Bad things, you say, have always happened, in all years and at all times. Yet this year did seem to bring a particular concentration of unsettling and tragic events. I confess I feel a deep and profound unease when I think about what’s happening in the world today. I feel as if I’m watching several disasters unfold slowly before me.

Perhaps my unease has to do with the people who continue to deny there’s anything wrong (the climate-warming nay-sayers, for example), perhaps it’s because I don’t like the rising waves of demagoguery and hatred in Europe and the United States. Certainly, the feeling that the world is out of joint is with me most days. I can’t seem to shake it.

What should I do?

I think I’ll make a list.

Of things both great and small, things to do in 2016.

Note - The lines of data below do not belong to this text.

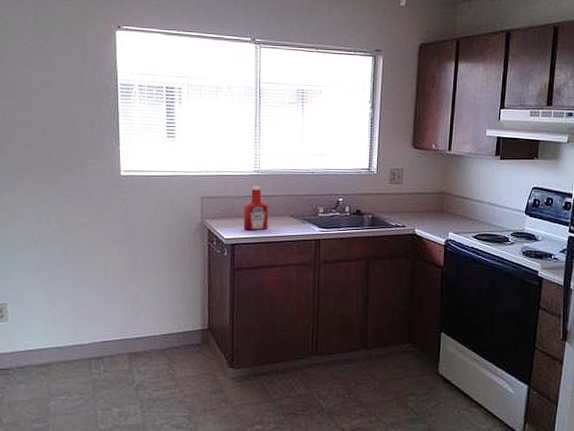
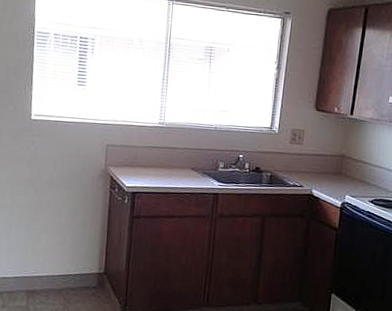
ketchup bottle: present [243,186,269,231] -> none [145,137,171,181]

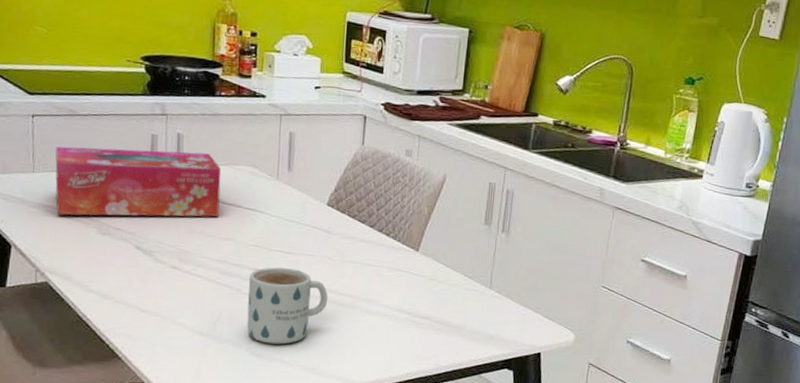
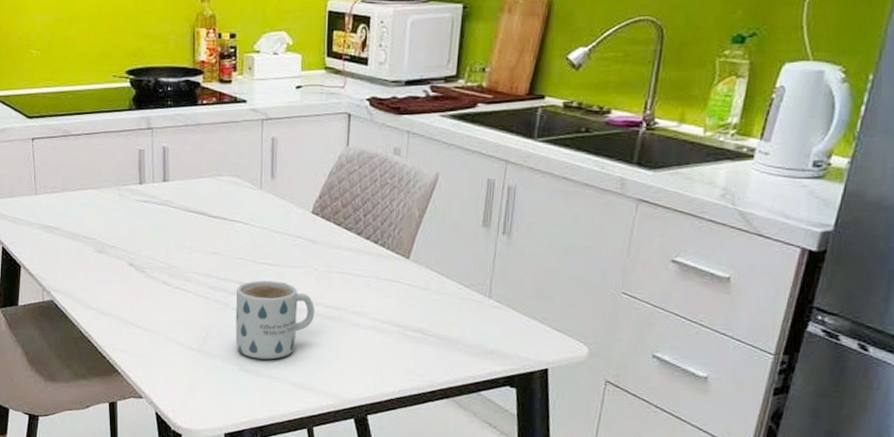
tissue box: present [55,146,221,217] -> none [54,165,206,235]

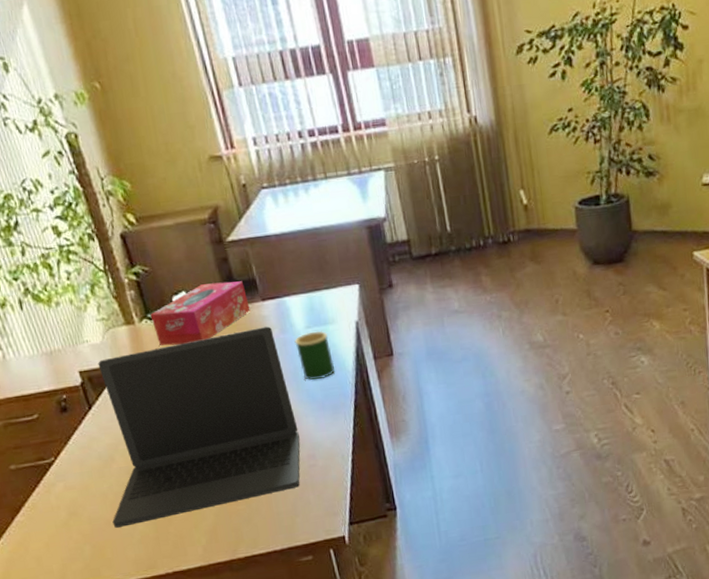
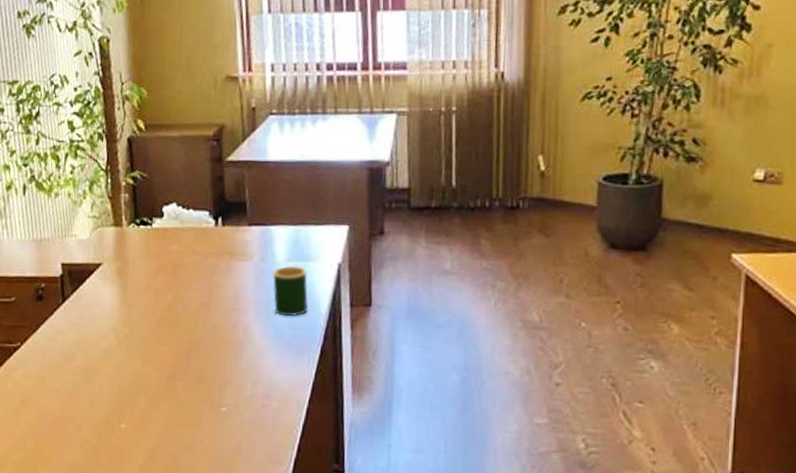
laptop: present [98,326,300,528] -> none [59,252,259,427]
tissue box: present [150,281,250,346] -> none [138,199,235,256]

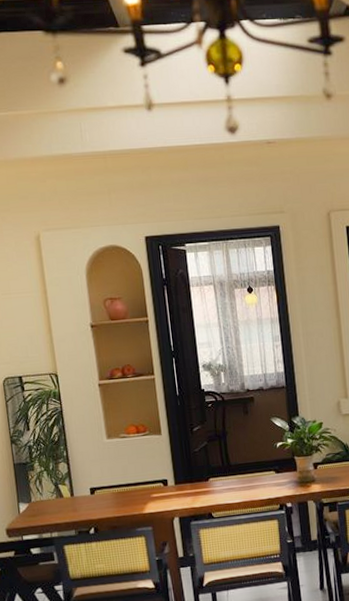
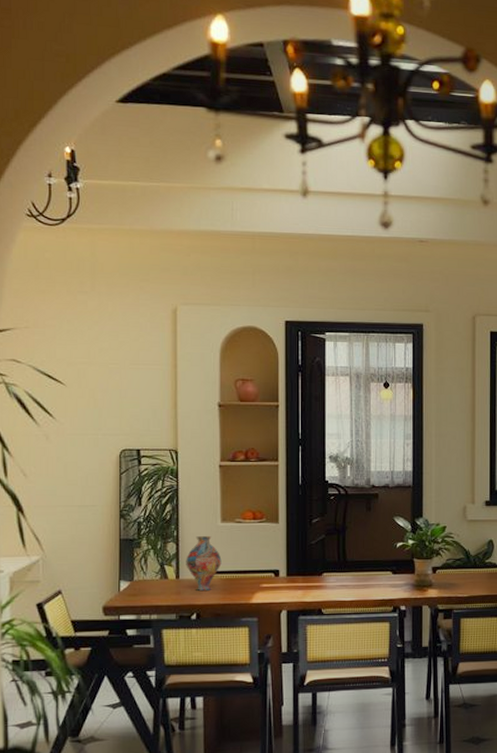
vase: none [78,453,112,506] -> present [186,536,222,591]

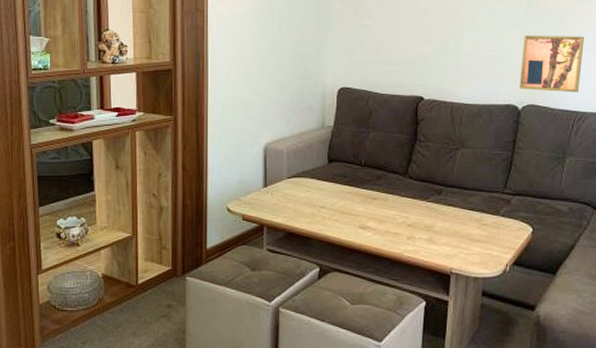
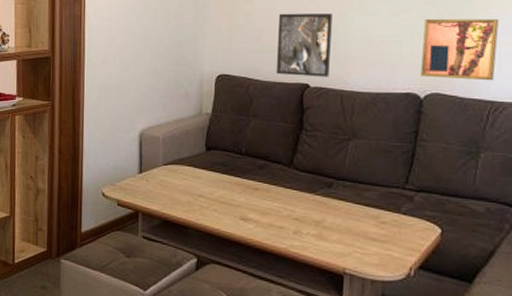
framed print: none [394,27,445,90] -> present [276,13,333,77]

  • Keep working, keep teaching, keep trying to come up with new ways to help the children I’m responsible for.
  • Keep loving my husband, keep taking care of him, keep protecting our life together.
  • Keep reading as much as I can, fiction, non-fiction, in all the languages I know.
  • Keep writing. Keep sending.
  • Keep thinking, keep asking questions, keep a healthy skepticism for all the simple solutions people are offering to the complex problems we face.
  • Keep hoping: that the Paris Agreement will really do something to stop global warming, that hateful, ill-informed candidates the world over will be defeated come their election days, that the wars and famines which have sent refugees pouring out of Africa and the Middle East will cease, that the countries the refugees have poured into will treat them decently, that fire and flood, earthquake and tornado, blood and madness will recede a little bit next year, and give us some space to breathe, so when I sit down twelve months from now to make my 2017 list, my feeling of gloom will have lifted rather than sharpened, replaced not by an even more tragic knowledge of the calamities mankind has brought upon itself, but rather by proof of the miracles men and women are capable of when they put their minds to it, of the problems they can solve when they work together.